• **WHAT TO WORK ON**:
1. In the pathway analysis text below, reproduce the passage that begins at the words "However, both of" and stops after the words "or organism level.".
2. According to the pathway analysis text below, what is the name of the Web-based tool that implements the impact analysis?

• **TEXT UNDER STUDY**:
##########

A systems biology approach for pathway level analysis
Draghici et al. (2007): A systems biology approach for pathway level analysis
The authors describe a systems biology approach which they used to develop "an impact analysis that includes the classical statistics but also considers other crucial factors such as the magnitude of each gene's expression change, their type and position in the given pathways, their interactions, etc." with the aim being "to understand the underlying phenomenon in the context of all complex interactions taking place on various signaling pathways".
The impact analysis is an attempt to a deeper level of statistical analysis, informed by more pathway-specific biology than the existing techniques. On several illustrative data sets, the classical analysis produces both false positives and false negatives, while the impact analysis provides biologically meaningful results. This analysis method has been implemented as a Web-based tool, Pathway-Express, freely available as part of the Onto-Tools .
In 2002, the authors of this paper published "a computerized analysis approach using the Gene Ontology (GO)", which "takes a list of differentially expressed genes and uses a statistical analysis to identify the GO categories (e.g. biological processes, etc.) that are over- or under-represented in the condition under study". According to the authors there were more than 20 tools using this overrepresentation approach (ORA) at the time this paper was written.
An alternative approach, which "considers the distribution of the pathway genes in the entire list of genes and performs a functional class scoring (FCS)" was proposed by Goeman et al. in 2004. The state of the art in this category is supposed to be the Gene Set Enrichment Analysis (GSEA) which various authors published about in the years 2003 to 2005.
However, both of these approaches have a snag to them:
Both ORA and FCS techniques currently used are limited by the fact that each functional category is analyzed independently without a unifying analysis at a pathway or system level. This approach is not well suited for a systems biology approach that aims to account for system level dependencies and interactions as well as to identify perturbations and modifications at the pathway or organism level.
As to be expected, several solutions to this problem have been proposed, some of which are listed in this paper. However:
The approaches currently available for the analysis of gene signaling networks share a number of important limitations. First, these approaches consider only the set of genes on any given pathway and ignore their position in those pathways. This may be unsatisfactory from a biological point of view. If a pathway is triggered by a single gene product or activated through a single receptor and if that particular protein is not produced, the pathway will be greatly impacted, probably completely shut off. A good example is the insulin pathway . If the insulin receptor (INSR) is not present, the entire pathway is shut off. Conversely, if several genes are involved in a pathway but they only appear somewhere downstream, changes in their expression levels may not affect the given pathway as much.

##########

• **DATA PROVIDED**:

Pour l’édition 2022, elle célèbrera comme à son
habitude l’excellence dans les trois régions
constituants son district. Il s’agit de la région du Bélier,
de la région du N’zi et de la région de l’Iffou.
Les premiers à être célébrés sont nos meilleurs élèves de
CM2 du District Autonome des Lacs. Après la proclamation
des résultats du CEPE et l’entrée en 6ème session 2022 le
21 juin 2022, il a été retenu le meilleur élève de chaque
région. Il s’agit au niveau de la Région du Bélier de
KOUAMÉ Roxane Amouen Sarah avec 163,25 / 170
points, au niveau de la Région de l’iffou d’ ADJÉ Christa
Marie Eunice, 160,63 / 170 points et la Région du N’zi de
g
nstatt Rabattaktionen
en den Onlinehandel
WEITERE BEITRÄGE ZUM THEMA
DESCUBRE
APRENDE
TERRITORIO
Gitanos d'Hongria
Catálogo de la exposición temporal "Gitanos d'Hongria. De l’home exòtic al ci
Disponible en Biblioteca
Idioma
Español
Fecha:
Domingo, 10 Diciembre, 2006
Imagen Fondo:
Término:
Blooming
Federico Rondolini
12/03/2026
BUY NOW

##########

• **RESPONSES PER TASK**:
1.
However, both of these approaches have a snag to them:
Both ORA and FCS techniques currently used are limited by the fact that each functional category is analyzed independently without a unifying analysis at a pathway or system level. This approach is not well suited for a systems biology approach that aims to account for system level dependencies and interactions as well as to identify perturbations and modifications at the pathway or organism level.

2. Pathway-Express, freely available as part of the Onto-Tools.